--- START ---

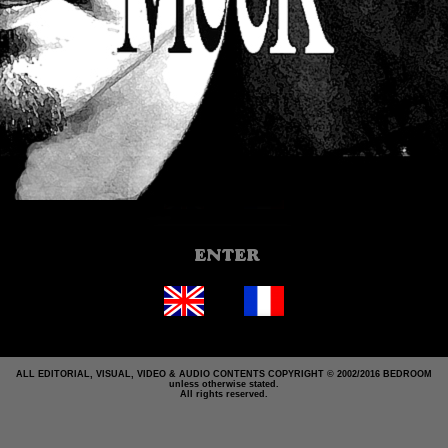
ALL EDITORIAL, VISUAL, VIDEO & AUDIO CONTENTS COPYRIGHT © 2002/2016 BEDROOM
unless otherwise stated.
All rights reserved.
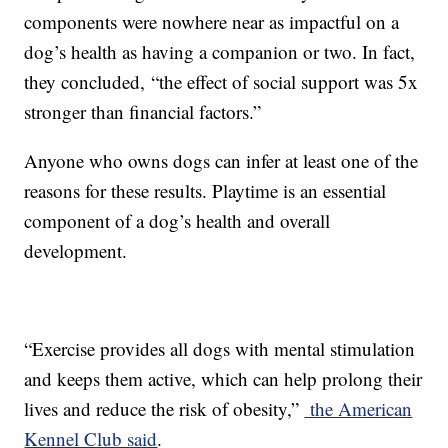
components were nowhere near as impactful on a
dog’s health as having a companion or two. In fact,
they concluded, “the effect of social support was 5x
stronger than financial factors.”
Anyone who owns dogs can infer at least one of the
reasons for these results. Playtime is an essential
component of a dog’s health and overall
development.
“Exercise provides all dogs with mental stimulation
and keeps them active, which can help prolong their
lives and reduce the risk of obesity,”
the American
Kennel Club said
.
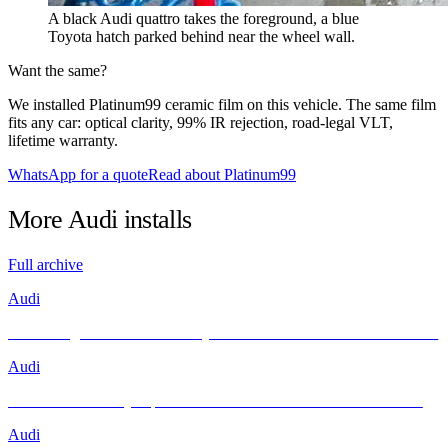
A black Audi quattro takes the foreground, a blue
Toyota hatch parked behind near the wheel wall.
Want the same?
We installed Platinum99 ceramic film on this vehicle. The same film
fits any car: optical clarity, 99% IR rejection, road-legal VLT,
lifetime warranty.
WhatsApp for a quote
Read about Platinum99
More
Audi
installs
Full archive
Audi
Unleashing Performance and Style: The Audi R8 Meets INFRATINT
Audi
Brand New Audi Q4 Sportback e-tron Receives Infratint Protection
Audi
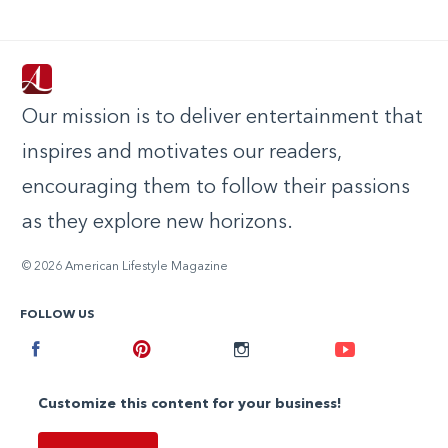
Our mission is to deliver entertainment that
inspires and motivates our readers,
encouraging them to follow their passions
as they explore new horizons.
© 2026 American Lifestyle Magazine
FOLLOW US
Facebook
Pinterest
Instagram
Youtube
Customize this content for your business!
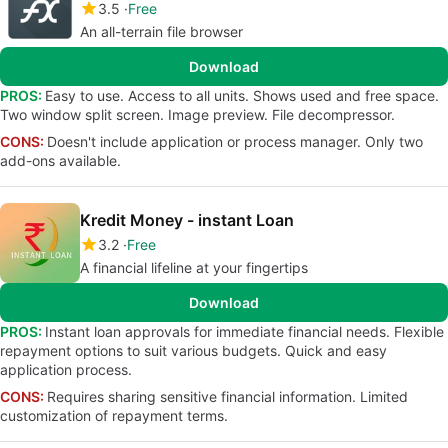
3.5
Free
An all-terrain file browser
Download
PROS:
Easy to use. Access to all units. Shows used and free space.
Two window split screen. Image preview. File decompressor.
CONS:
Doesn't include application or process manager. Only two
add-ons available.
Kredit Money - instant Loan
3.2
Free
A financial lifeline at your fingertips
Download
PROS:
Instant loan approvals for immediate financial needs. Flexible
repayment options to suit various budgets. Quick and easy
application process.
CONS:
Requires sharing sensitive financial information. Limited
customization of repayment terms.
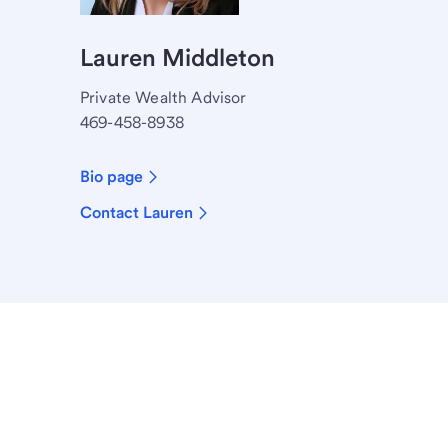
Lauren Middleton
Private Wealth Advisor
469-458-8938
Bio page
Contact Lauren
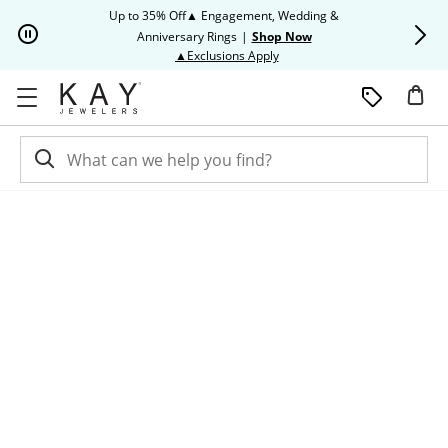
Skip to Content
Skip to Navigation
Skip to Offers
Up to 35% Off▲ Engagement, Wedding &
Up to 50% O
Anniversary Rings
|
Shop Now
This action will open modal dia
▲Exclusions Apply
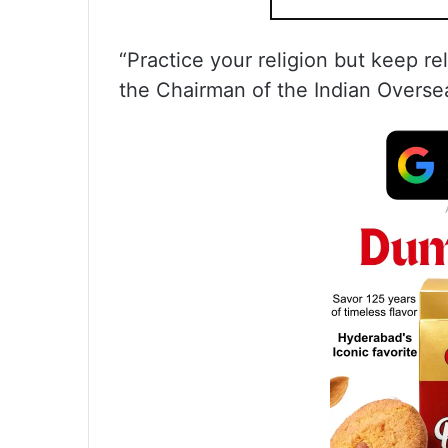
“Practice your religion but keep rel
the Chairman of the Indian Overs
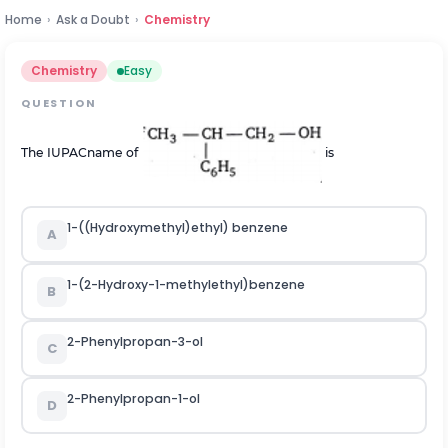
Home
›
Ask a Doubt
›
Chemistry
Chemistry
Easy
QUESTION
The IUPACname of
is
1-((Hydroxymethyl)ethyl) benzene
A
1-(2-Hydroxy-1-methylethyl)benzene
B
2-Phenylpropan-3-ol
C
2-Phenylpropan-1-ol
D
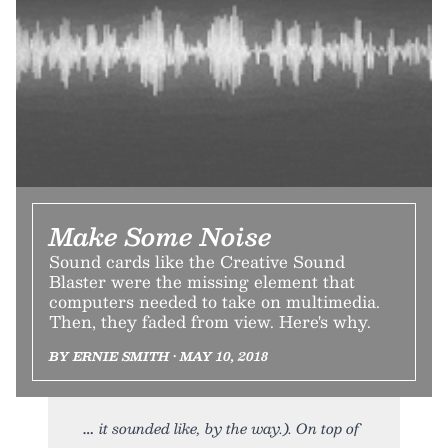
Make Some Noise
Sound cards like the Creative Sound
Blaster were the missing element that
computers needed to take on multimedia.
Then, they faded from view. Here's why.
BY ERNIE SMITH • MAY 10, 2018
it sounded like, by the way.). On top of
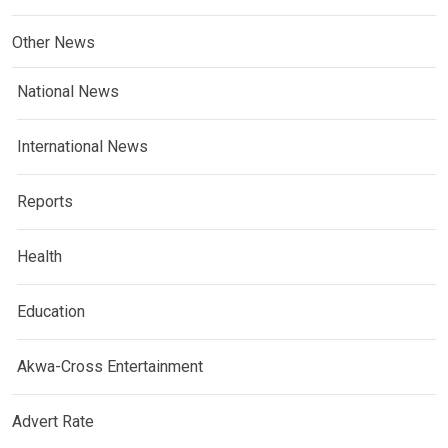
Other News
National News
International News
Reports
Health
Education
Akwa-Cross Entertainment
Advert Rate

--- END ---

## Required action
Go back to the entries above and restate word for word every line from the first through the one that contains "support was 5x", leaving the pictures behind.

## Answer to the problem
ALL EDITORIAL, VISUAL, VIDEO & AUDIO CONTENTS COPYRIGHT © 2002/2016 BEDROOM
unless otherwise stated.
All rights reserved.
components were nowhere near as impactful on a
dog’s health as having a companion or two. In fact,
they concluded, “the effect of social support was 5x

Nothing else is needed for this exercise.